V1 worked with the same test - no ntfimcnd coredump. Created #2223 for another
ntfd coredump - different issue.
---
** [tickets:#2219] ntfd: circular dependency with osafntfimcnd**
**Status:** assigned
**Milestone:** 5.0.2
**Created:** Thu Dec 08, 2016 05:14 AM UTC by Gary Lee
**Last Updated:** Fri Dec 09, 2016 01:02 PM UTC
**Owner:** Praveen
A circular dependency can be seen when performing a si-swap of
safSi=SC-2N,safApp=OpenSAF:
1. Active NTFD is trying to sync with Standby using MBC
2. Standby NTFD is the process of terminating its local osafntfimcnd. It is
stuck in timedwait_imcn_exit() and cannot reply to the Active.

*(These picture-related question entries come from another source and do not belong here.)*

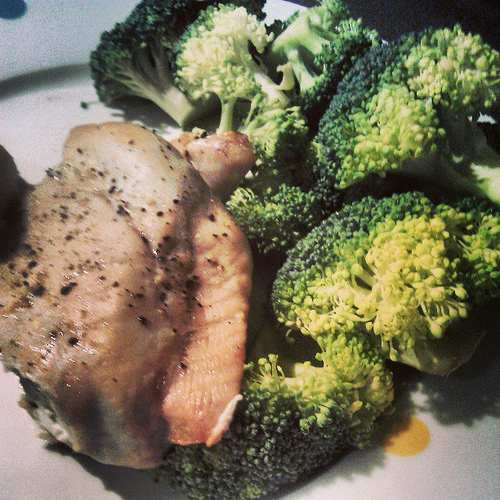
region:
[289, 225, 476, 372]
Broccoli on the plate.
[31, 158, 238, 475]
Meat on the plate.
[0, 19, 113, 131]
The plate is white.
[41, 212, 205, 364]
Seasoning on the meat.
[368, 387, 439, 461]
Grease on the plate.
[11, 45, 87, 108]
Dip in the plate.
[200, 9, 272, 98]
White part of the broccoli.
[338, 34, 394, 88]
Dark green part of the broccoli.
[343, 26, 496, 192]
Large stalk of broccoli.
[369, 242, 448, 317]
Light green on the broccoli.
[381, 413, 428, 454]
small orange dot on plate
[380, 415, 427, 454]
circular orange dot on the plate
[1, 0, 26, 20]
small, blue dot on the plate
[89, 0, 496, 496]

3. osafntfimcnd [on standby] is trying to send a notfication to Active NTFD
So we have (1) depending on (2) depending on (3) depending on (1)
This results in a temporary deadlock that dramatically slows down NTFD's
ability to process its main dispatch loop. The deadlock only lasts for approx.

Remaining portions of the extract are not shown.